# Is this family of functions equicontinuous?

Given a sequence $f_n:[0,1]\to[0,1]$ of continuous functions, define $g_n:[0,1]\to{\Bbb R}$ by setting $$g_n(x)=\int_0^1\frac{f_n(t)}{(t-x)^{1/3}}dt,\quad x\in[0,1].$$ Show that $(g_n)_{n\in{\Bbb N}}$ has a uniformly convergent subsequence.

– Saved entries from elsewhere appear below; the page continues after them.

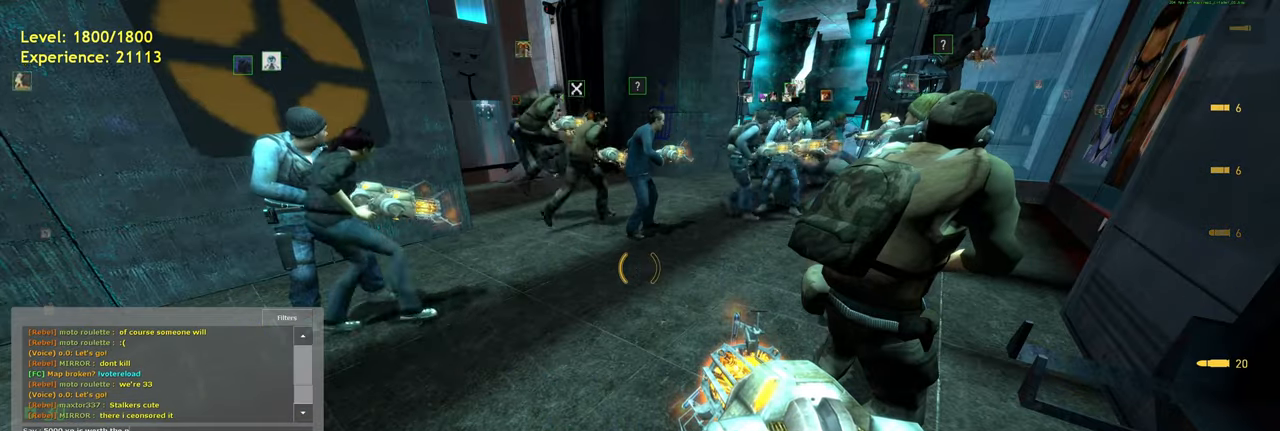
{"keys": [], "mouse": [], "events": [[120, "a", "down"], [260, "a", "up"]]}
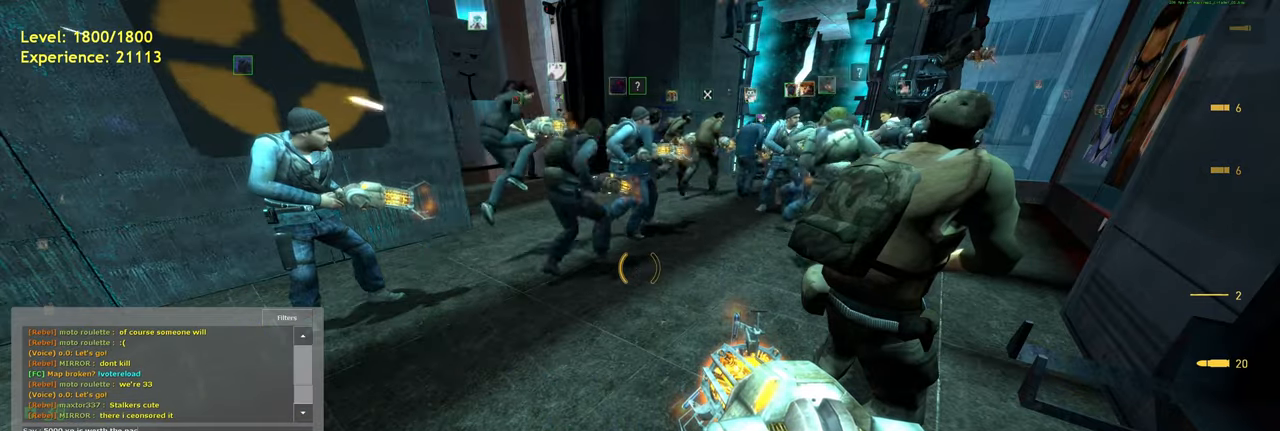
{"keys": [], "mouse": [], "events": [[260, "f", "down"], [380, "f", "up"]]}
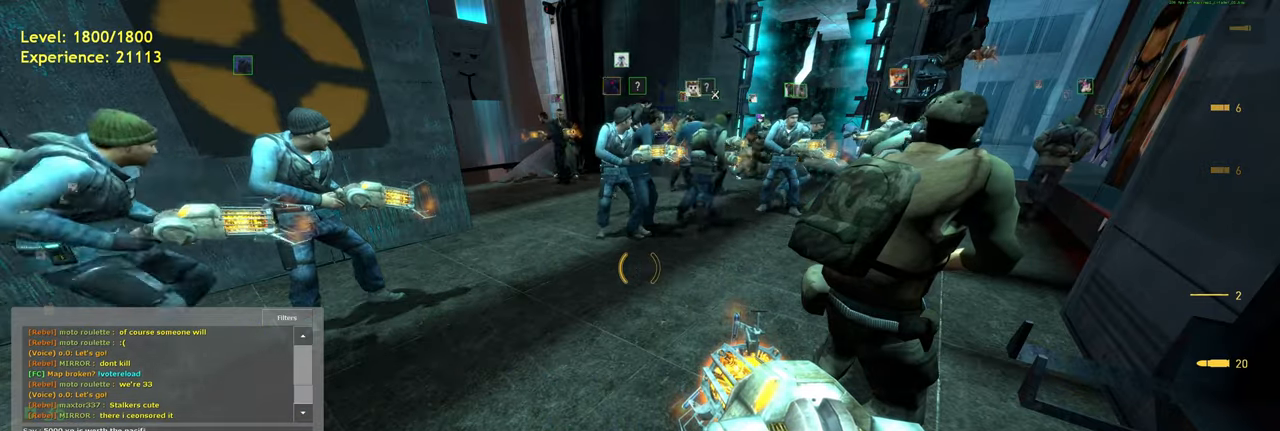
{"keys": [], "mouse": [], "events": [[120, "s", "down"], [280, "s", "up"]]}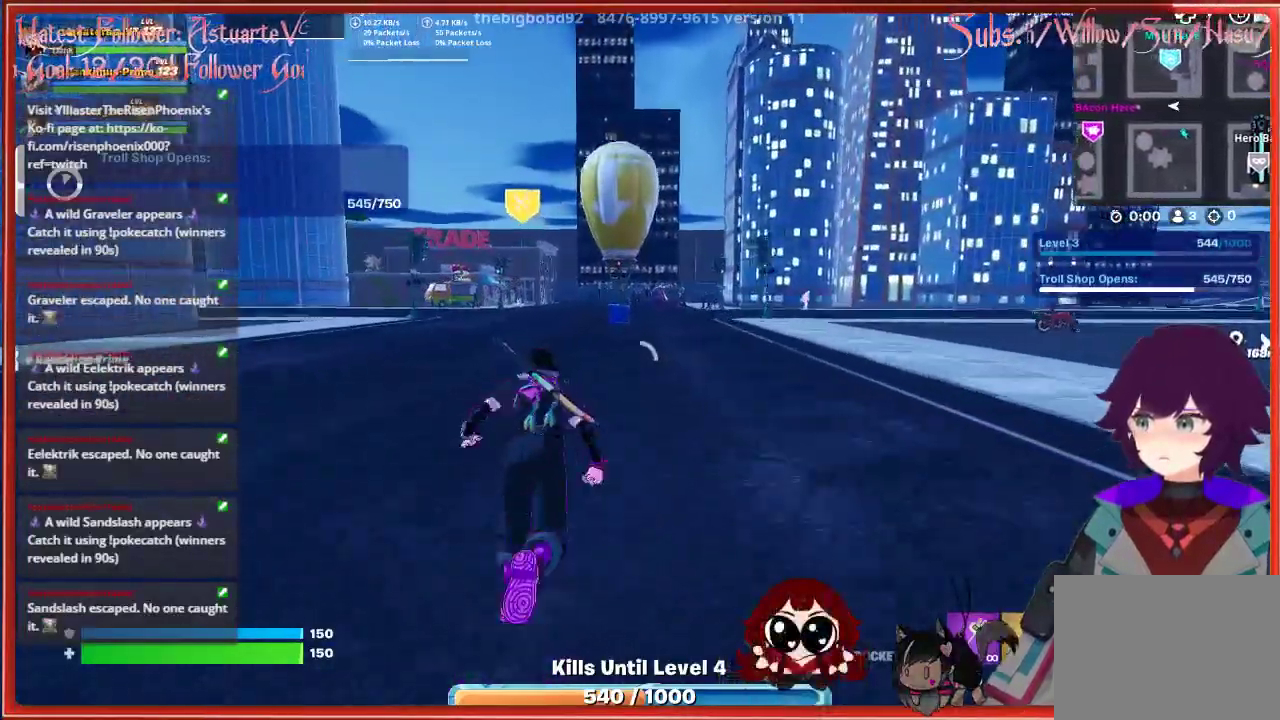
Gameplay with a controller (Xbox layout); each line is a JSON object with the inputs held at the frame after it. "events" lists button and stick changes between this image and that frame as [ms after this image, input, new state], when the widget could be followed in between.
{"buttons": [], "left_stick": "up", "right_stick": "down-left", "events": []}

Since $K=[0,1]$ is compact, by Arzela-Ascoli, if one can show

1. $g_n\in C(K)$;
2. $\{g_n\}$ is pointwise bounded;
3. $\{g_n\}$ is equicontinuous on $K$;

then we are done.

I have difficulty in 3. I messed up by only using the definition of equicontinuity. Is there any other theorem which might be useful here?

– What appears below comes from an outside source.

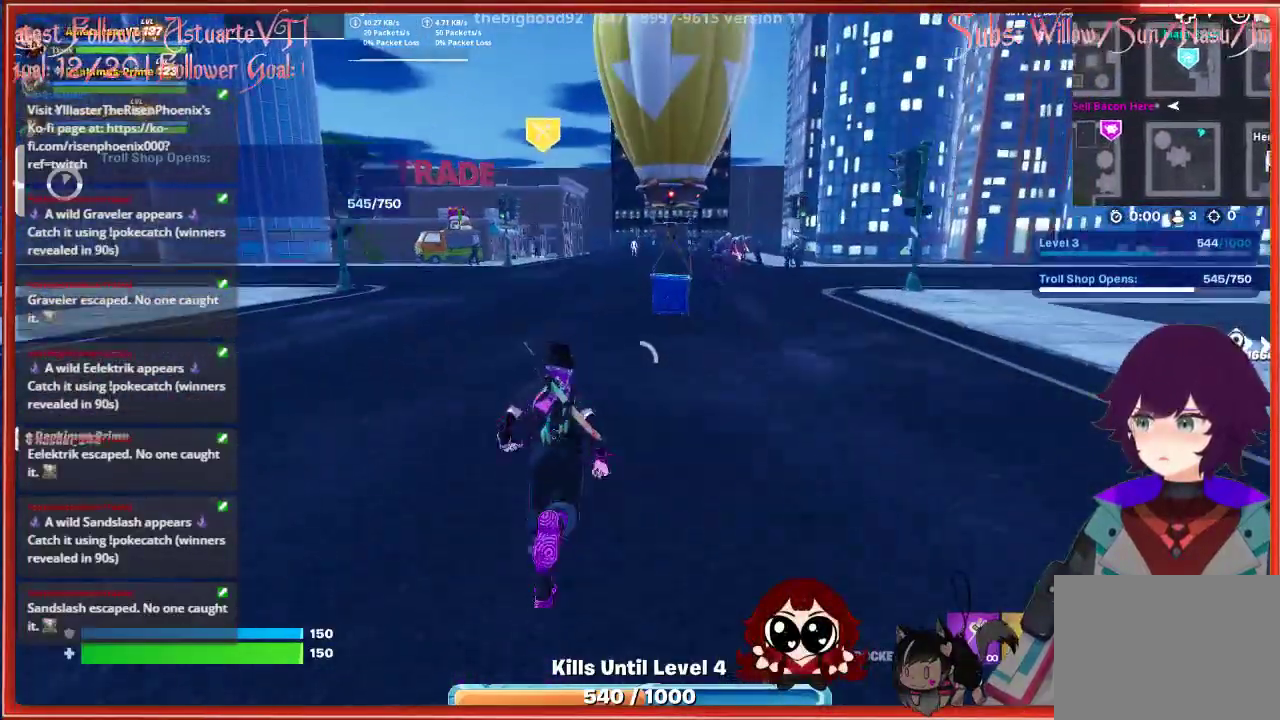
{"buttons": [], "left_stick": "center", "right_stick": "center", "events": [[83, "left_stick", "up-right"], [133, "right_stick", "center"], [183, "left_stick", "center"]]}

It should be useful to estimate this integral: $$\int_0^1\left|\frac{1}{(t-x_2)^{1/3}}-\frac{1}{(t-x_1)^{1/3}}\right|\,dt$$ assuming $x_1<x_2$ for simplicity, you can calculate the integral directly.
There is a theorem you can use instead, if you know it: Translation acts continuosly on $L^1$ functions. Apply it to the function $x\mapsto x^{-1/3}$. The above suggestion is bascially just the corresponding direct calculation.